Selon le Premier ministre par intérim Claude Joseph, les assaillants étaient "des étrangers qui parlaient l'anglais et l'espagnol".

La police a indiqué mercredi 7 juillet soir avoir pourchassé les membres présumés du commando aussitôt après l'attaque et être toujours "engagée dans la bataille avec ces assaillants".

"Depuis cette nuit nous nous battons contre eux", a déclaré dans une allocution à la télévision le directeur général de la police nationale d'Haïti, Léon Charles.

"Quatre mercenaires ont été tués, deux ont été interceptés sous notre contrôle", a-t-il ajouté. "Trois policiers qui avaient été pris en otages ont été récupérés", a-t-il précisé.

Première dame "hors de danger" 

Plus tôt, le Premier ministre Claude Joseph avait annoncé dans un discours en créole avoir décidé de "déclarer l'état de siège dans tout le pays", octroyant des pouvoirs renforcés à l'exécutif pour 15 jours.

Le Premier ministre par intérim Claude Joseph.
Photo : Anadolu/VNA/CVN

Appelant la population au calme, il a promis que "les assassins paieraient pour ce qu'ils ont fait devant la justice".

L'aéroport de Port-au-Prince a été fermé, et la République dominicaine a fermé sa frontière avec Haïti.

Un deuil national de deux semaines, à partir de jeudi 8 juillet, a été proclamé.

Selon l'ambassadeur haïtien aux Etats-Unis, Bocchit Edmond, le commando était composé de mercenaires "professionnels" s'étant fait passer pour des responsables de l'agence américaine antidrogue.

L'épouse du président, Martine Moïse, blessée, a été évacuée par avion vers Miami.

"La Première dame est hors de danger, elle est soignée en Floride, et selon les informations que nous avons, sa situation est stable", a affirmé mercredi 7 juillet soir Claude Joseph à la télévision.

La fille du président, Jomarlie, se trouvait au domicile au moment de l'attaque mais s'est cachée dans une chambre à coucher, a déclaré le magistrat Carl Henry Destin au journal Le Nouvelliste.

"Le bureau et la chambre du président ont été saccagés.

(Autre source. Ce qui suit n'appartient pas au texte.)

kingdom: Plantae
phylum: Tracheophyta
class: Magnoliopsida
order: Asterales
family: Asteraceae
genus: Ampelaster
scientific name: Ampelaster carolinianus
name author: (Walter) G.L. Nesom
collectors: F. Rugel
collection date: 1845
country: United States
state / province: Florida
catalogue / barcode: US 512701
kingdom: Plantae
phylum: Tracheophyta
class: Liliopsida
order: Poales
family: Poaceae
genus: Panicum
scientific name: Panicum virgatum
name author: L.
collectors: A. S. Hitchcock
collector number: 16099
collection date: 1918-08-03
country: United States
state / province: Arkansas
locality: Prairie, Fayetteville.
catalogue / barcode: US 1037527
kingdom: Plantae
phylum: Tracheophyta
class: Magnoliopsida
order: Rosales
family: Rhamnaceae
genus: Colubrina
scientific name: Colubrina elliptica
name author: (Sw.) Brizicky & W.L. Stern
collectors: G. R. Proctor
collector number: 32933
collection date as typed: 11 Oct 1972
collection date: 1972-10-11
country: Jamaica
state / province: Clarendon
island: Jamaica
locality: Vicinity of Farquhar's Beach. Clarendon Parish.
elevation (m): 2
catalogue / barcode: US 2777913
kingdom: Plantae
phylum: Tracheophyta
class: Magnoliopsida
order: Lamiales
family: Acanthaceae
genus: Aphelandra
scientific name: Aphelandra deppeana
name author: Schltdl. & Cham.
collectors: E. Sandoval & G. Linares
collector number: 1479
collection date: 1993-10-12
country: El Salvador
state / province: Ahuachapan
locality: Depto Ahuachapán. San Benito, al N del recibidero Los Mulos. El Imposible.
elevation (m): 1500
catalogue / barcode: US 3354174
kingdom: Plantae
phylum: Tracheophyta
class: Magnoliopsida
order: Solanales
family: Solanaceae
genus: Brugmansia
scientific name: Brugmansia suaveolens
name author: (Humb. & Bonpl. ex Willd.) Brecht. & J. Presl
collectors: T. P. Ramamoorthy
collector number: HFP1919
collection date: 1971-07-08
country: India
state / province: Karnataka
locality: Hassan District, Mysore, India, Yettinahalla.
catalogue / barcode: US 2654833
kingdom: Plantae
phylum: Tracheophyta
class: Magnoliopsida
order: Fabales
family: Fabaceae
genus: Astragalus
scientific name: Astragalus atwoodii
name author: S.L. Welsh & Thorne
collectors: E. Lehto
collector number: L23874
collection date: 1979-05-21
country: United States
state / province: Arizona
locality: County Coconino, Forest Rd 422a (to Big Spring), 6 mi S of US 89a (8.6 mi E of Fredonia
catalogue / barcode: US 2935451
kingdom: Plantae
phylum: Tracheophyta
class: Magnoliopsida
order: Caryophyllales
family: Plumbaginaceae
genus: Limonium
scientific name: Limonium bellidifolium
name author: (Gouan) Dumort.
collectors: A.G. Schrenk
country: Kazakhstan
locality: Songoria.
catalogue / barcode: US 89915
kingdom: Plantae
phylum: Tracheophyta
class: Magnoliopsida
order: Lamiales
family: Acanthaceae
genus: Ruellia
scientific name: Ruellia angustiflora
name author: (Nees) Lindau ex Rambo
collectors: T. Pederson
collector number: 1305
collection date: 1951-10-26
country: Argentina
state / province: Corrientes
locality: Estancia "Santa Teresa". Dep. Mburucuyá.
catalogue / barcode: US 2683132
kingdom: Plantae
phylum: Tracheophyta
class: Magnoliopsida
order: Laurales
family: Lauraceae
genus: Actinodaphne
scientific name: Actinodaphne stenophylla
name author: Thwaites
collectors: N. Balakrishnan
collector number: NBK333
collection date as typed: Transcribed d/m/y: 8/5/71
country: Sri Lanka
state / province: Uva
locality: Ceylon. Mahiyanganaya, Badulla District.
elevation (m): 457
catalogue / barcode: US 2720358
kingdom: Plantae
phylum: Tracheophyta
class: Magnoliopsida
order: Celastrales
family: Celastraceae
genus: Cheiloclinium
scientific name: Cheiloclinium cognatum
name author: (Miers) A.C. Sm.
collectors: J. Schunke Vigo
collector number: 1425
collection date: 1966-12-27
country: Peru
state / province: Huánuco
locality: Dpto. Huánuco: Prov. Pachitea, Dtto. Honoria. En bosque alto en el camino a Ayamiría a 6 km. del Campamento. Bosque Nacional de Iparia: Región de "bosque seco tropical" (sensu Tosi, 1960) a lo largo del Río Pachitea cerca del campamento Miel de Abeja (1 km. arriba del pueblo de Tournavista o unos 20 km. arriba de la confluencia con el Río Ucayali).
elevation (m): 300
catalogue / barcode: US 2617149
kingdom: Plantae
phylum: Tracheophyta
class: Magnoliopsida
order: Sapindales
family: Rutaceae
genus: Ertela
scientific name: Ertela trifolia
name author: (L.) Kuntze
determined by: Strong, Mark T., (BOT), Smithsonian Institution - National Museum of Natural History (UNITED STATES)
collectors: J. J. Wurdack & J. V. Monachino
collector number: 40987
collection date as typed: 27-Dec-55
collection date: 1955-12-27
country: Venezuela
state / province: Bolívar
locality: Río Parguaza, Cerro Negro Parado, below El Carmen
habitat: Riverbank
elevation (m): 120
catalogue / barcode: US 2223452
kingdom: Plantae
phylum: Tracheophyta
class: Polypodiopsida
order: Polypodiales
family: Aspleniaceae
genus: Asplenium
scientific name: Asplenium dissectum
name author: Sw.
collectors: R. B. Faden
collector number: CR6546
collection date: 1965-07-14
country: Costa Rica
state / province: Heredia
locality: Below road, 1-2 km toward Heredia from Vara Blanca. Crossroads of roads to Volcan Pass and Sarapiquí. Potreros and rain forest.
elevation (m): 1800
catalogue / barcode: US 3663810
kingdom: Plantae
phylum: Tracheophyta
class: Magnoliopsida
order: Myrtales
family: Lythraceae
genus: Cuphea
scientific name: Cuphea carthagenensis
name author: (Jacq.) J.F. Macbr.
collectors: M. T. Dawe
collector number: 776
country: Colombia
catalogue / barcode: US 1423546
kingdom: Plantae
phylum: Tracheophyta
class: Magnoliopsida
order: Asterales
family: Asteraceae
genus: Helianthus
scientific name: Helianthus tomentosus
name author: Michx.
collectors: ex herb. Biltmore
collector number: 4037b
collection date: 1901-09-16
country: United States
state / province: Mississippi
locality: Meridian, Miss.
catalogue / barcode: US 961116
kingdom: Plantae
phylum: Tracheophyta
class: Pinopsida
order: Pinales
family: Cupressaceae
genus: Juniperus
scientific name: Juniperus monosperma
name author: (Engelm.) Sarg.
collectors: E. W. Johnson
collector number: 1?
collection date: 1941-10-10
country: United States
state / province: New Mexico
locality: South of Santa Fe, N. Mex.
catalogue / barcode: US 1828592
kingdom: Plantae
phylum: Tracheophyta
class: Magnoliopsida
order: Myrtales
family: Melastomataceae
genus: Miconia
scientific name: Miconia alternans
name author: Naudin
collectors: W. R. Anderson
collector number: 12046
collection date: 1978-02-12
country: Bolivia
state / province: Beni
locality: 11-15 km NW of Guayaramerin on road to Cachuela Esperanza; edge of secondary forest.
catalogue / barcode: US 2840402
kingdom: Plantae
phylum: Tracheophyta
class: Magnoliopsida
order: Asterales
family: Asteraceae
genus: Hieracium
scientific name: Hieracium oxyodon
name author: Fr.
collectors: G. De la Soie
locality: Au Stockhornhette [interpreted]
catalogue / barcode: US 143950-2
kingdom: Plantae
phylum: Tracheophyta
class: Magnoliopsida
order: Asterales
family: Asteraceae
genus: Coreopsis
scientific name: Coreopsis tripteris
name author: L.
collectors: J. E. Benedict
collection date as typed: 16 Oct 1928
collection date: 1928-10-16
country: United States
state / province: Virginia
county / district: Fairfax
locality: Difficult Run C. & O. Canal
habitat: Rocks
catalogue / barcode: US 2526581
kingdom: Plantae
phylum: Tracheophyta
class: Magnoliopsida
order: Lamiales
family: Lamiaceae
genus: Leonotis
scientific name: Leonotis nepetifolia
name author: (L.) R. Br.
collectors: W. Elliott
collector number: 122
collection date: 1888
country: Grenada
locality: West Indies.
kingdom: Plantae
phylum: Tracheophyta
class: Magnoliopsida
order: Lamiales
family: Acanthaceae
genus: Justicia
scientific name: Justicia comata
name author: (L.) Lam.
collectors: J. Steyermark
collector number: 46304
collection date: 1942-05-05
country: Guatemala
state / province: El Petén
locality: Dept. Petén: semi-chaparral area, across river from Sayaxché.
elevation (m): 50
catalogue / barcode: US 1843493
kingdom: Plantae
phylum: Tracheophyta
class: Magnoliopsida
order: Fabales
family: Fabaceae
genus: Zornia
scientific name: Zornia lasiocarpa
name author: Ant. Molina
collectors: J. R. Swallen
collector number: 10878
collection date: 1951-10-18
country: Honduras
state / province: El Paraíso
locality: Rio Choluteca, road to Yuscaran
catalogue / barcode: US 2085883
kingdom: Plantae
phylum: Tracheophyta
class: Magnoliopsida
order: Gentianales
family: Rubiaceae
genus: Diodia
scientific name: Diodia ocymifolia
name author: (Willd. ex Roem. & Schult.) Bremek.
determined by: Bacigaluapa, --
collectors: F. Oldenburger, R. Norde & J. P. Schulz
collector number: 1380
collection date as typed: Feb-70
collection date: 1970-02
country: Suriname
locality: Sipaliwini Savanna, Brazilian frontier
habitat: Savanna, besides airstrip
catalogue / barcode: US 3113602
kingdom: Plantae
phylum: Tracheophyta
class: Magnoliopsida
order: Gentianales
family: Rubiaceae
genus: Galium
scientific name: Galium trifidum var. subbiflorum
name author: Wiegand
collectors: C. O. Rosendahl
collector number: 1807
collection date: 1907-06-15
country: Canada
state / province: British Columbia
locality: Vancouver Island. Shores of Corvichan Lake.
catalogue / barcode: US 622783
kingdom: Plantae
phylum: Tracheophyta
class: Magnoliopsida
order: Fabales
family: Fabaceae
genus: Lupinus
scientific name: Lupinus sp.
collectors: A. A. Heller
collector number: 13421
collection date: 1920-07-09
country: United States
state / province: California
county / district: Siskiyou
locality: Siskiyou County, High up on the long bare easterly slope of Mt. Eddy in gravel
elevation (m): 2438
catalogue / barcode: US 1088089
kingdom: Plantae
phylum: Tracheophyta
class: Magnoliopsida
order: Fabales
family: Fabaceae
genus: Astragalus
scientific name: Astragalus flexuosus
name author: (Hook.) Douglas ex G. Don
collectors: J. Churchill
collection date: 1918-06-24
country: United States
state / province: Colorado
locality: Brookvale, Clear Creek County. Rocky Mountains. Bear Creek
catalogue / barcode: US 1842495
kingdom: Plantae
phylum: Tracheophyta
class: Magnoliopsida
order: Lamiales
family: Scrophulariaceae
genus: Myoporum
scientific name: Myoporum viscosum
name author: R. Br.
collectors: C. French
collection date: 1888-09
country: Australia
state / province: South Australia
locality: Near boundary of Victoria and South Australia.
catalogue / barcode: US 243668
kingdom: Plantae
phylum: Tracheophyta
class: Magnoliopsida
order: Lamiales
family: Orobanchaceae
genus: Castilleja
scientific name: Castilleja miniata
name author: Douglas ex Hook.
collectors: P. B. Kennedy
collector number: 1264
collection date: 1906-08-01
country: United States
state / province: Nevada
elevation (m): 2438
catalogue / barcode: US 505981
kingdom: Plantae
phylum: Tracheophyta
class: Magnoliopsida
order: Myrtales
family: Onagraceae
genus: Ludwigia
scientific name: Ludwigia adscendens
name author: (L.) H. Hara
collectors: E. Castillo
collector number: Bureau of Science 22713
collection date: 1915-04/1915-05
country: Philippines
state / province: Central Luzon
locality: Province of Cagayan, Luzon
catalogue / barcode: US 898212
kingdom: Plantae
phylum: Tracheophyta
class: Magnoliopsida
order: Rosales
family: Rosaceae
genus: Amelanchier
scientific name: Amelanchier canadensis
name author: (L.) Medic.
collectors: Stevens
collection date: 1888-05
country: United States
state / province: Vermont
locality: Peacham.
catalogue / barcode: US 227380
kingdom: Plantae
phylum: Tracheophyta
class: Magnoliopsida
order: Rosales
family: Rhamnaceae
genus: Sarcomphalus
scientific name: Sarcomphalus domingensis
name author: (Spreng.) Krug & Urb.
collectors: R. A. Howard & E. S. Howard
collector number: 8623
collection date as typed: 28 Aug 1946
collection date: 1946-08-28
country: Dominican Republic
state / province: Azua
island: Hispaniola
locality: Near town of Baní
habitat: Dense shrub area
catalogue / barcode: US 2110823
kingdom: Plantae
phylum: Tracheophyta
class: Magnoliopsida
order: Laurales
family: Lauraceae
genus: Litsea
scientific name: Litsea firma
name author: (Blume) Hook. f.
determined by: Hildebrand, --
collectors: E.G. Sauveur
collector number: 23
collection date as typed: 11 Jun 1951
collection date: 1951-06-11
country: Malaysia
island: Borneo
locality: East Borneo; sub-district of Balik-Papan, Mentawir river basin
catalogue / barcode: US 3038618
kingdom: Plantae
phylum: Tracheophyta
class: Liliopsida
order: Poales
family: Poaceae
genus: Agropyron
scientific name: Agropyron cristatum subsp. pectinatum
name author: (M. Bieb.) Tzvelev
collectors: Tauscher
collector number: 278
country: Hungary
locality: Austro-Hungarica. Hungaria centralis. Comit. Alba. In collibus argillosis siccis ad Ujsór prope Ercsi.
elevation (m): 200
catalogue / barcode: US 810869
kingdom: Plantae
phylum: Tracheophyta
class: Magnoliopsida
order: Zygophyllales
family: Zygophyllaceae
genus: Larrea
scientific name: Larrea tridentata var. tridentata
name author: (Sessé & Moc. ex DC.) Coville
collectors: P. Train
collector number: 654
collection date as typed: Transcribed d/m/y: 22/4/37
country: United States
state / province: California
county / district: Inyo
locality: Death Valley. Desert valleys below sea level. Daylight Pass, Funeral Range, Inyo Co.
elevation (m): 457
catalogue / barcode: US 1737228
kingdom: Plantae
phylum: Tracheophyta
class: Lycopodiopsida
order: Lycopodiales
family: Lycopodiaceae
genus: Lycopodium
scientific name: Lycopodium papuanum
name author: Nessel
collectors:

Nous l’avons trouvé allongé sur le dos, pantalon bleu, chemise blanche maculée de sang, la bouche ouverte, l’œil gauche crevé", a ajouté le magistrat.

L'assassinat menace de déstabiliser encore davantage le pays le plus pauvre des Amériques, déjà confronté à une double crise politique et sécuritaire.

Le département d'État américain a appelé au maintien des élections législatives et présidentielle en Haïti prévues pour le 26 septembre 2021, avec un second tour le 21 novembre.

Le secrétaire d'État américain Antony Blinken a assuré Claude Joseph, lors d'un appel téléphonique, de l'"engagement" des Etats-Unis "à travailler avec le gouvernement d'Haïti afin de soutenir le peuple haïtien, la gouvernance démocratique, la paix et la sécurité", a indiqué son porte-parole Ned Price.

Le président américain Joe Biden a condamné un "acte odieux", et l'Union européenne s'est inquiétée d'une "spirale de violence".